START Excerpted records

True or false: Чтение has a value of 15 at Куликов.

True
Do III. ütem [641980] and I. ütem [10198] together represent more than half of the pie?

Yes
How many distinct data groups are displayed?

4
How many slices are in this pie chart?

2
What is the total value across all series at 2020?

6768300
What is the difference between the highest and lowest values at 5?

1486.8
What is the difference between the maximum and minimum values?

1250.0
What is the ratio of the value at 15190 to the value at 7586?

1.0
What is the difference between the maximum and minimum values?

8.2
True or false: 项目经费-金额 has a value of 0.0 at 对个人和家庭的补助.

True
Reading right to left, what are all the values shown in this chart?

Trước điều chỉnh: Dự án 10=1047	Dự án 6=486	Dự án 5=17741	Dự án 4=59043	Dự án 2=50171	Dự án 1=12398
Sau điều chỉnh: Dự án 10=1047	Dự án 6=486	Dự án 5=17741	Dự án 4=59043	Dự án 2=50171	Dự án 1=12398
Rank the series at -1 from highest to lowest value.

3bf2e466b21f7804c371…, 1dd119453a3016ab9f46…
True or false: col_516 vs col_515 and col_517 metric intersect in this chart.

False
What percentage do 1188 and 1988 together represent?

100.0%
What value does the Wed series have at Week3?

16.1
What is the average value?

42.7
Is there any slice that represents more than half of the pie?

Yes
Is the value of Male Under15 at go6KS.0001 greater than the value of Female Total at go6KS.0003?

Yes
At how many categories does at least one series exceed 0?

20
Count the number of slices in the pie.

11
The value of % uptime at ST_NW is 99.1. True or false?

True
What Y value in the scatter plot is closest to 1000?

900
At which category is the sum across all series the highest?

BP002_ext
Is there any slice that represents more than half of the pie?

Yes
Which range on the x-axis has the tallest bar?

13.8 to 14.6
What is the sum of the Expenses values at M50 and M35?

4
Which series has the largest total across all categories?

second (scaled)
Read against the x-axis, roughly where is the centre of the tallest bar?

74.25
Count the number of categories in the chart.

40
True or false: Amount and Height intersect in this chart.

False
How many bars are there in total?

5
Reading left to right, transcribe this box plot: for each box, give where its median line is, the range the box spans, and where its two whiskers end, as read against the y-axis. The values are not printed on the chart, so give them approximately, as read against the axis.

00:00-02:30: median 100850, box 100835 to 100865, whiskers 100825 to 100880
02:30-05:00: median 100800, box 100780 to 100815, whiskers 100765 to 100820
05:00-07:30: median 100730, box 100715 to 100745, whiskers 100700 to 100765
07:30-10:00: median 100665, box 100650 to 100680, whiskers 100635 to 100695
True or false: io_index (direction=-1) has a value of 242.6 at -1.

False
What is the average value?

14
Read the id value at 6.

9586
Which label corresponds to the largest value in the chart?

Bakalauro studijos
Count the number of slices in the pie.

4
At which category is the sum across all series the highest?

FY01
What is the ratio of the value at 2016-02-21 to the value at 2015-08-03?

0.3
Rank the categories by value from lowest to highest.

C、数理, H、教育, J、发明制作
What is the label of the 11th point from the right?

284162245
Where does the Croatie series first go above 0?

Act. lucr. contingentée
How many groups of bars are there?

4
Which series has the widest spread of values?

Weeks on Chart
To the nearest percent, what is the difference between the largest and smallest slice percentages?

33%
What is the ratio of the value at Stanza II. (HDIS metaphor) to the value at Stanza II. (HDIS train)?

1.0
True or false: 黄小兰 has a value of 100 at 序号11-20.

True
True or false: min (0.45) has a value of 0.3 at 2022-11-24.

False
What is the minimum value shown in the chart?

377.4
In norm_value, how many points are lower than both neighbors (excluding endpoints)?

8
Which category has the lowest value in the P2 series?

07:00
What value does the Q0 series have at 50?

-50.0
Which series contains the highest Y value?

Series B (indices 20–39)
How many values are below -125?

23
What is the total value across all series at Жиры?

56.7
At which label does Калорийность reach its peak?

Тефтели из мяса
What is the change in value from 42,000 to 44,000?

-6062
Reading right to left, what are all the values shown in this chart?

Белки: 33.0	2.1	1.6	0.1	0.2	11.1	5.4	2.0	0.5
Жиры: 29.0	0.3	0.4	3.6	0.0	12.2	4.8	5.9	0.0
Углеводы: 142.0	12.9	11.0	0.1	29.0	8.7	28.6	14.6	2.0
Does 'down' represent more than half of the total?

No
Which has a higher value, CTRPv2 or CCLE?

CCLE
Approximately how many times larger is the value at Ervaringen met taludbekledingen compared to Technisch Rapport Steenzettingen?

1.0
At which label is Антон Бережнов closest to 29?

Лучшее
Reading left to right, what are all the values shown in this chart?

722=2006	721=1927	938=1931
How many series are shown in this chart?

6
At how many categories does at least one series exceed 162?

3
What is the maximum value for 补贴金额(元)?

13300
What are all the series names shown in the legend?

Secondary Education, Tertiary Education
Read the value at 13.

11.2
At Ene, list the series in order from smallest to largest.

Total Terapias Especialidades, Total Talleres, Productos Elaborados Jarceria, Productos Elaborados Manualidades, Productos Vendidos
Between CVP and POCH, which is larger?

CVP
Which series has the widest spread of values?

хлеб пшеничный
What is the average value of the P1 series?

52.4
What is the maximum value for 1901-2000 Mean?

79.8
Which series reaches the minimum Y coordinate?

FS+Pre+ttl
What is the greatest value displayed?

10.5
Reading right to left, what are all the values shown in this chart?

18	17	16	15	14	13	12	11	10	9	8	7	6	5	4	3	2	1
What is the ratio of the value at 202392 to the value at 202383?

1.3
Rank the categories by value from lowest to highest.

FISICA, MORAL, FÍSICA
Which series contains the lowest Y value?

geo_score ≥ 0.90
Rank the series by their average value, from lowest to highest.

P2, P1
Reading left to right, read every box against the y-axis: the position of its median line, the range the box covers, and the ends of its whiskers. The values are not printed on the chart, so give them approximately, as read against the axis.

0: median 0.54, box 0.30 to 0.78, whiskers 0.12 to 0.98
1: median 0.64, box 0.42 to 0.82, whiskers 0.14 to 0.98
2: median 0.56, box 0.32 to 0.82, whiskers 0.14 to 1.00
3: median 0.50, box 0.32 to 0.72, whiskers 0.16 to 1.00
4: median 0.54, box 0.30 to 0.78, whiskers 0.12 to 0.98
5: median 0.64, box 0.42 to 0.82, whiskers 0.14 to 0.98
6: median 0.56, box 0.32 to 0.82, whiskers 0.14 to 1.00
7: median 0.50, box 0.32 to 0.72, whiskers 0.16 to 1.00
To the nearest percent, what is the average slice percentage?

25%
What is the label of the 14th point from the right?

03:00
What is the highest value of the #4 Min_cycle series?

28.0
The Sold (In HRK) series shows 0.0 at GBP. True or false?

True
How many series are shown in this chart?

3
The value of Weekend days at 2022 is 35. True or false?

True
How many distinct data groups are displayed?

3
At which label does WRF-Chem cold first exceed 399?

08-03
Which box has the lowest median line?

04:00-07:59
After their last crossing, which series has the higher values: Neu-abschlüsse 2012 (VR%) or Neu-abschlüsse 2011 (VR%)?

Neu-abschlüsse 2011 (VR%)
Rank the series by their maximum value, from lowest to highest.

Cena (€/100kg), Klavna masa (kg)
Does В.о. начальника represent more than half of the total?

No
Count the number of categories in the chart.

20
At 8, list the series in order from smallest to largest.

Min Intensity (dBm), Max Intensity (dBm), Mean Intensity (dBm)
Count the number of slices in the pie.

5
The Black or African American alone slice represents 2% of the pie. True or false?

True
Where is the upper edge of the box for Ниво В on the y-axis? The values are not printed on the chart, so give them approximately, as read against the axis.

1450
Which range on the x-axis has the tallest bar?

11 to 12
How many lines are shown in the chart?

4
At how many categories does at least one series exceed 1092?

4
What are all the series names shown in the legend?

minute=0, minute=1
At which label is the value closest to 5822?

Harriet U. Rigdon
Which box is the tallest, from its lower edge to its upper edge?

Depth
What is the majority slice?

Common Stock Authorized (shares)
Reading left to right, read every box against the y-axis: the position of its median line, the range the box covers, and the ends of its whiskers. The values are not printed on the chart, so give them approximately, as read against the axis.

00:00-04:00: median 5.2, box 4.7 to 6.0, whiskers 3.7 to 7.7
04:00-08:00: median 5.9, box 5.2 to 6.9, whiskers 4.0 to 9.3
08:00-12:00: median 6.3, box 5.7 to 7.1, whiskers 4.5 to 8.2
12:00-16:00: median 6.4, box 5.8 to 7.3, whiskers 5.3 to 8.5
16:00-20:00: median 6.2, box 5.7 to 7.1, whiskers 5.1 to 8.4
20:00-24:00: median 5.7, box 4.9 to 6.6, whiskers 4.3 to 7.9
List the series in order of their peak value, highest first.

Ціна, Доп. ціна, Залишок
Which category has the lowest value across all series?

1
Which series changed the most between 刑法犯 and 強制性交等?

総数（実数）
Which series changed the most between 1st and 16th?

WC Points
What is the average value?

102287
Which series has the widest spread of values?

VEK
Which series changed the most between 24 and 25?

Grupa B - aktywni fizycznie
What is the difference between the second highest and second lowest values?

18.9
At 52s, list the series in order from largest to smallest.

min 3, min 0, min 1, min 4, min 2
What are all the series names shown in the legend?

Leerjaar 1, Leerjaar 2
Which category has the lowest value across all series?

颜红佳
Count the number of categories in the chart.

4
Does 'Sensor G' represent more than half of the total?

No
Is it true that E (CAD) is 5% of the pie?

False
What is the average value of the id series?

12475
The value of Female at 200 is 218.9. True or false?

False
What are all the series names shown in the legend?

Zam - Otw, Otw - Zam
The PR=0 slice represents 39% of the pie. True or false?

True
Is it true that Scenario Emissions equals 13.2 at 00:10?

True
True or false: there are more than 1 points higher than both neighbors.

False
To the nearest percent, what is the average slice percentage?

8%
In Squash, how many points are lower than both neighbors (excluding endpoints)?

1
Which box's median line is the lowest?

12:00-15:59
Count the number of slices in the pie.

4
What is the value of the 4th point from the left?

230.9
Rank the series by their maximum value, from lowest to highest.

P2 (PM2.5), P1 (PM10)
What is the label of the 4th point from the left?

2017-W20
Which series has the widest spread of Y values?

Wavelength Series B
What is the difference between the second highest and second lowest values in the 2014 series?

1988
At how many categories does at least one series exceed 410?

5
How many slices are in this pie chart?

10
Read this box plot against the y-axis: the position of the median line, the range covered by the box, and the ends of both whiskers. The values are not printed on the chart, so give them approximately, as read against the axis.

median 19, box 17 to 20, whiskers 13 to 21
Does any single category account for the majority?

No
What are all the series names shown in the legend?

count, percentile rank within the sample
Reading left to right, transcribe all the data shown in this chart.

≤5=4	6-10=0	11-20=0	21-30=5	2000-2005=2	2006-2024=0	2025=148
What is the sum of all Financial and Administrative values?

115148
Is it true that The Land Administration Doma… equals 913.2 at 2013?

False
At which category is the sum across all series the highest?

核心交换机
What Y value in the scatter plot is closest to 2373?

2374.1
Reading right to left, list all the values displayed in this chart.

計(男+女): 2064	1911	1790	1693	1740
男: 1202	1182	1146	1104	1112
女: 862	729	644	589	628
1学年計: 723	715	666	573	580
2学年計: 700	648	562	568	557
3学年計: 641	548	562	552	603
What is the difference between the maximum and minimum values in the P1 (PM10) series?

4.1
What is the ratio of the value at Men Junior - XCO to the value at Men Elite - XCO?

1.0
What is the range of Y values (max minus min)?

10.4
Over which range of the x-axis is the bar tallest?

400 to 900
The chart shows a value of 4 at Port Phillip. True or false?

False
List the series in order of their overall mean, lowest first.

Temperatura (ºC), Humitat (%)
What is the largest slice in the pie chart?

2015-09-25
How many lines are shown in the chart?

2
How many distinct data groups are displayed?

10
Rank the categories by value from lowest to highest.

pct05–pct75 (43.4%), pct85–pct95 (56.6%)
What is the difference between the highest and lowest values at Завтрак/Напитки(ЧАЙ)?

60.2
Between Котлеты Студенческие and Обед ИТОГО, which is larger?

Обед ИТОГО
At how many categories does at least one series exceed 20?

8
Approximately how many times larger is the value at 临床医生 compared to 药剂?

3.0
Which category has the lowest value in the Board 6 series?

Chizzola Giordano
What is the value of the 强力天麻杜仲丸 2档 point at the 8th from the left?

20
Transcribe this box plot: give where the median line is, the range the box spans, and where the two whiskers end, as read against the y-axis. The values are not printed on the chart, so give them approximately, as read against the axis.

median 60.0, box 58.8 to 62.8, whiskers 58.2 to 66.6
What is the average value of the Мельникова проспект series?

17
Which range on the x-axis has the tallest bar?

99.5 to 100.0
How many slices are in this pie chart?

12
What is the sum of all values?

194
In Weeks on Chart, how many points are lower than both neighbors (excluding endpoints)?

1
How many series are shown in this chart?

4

END Excerpted records

→ Work task:
Gather every line from the rows above that contains the string "Жиры", and copy each one unchanged.

→ Response to this exercise:
What is the total value across all series at Жиры?
Жиры: 29.0	0.3	0.4	3.6	0.0	12.2	4.8	5.9	0.0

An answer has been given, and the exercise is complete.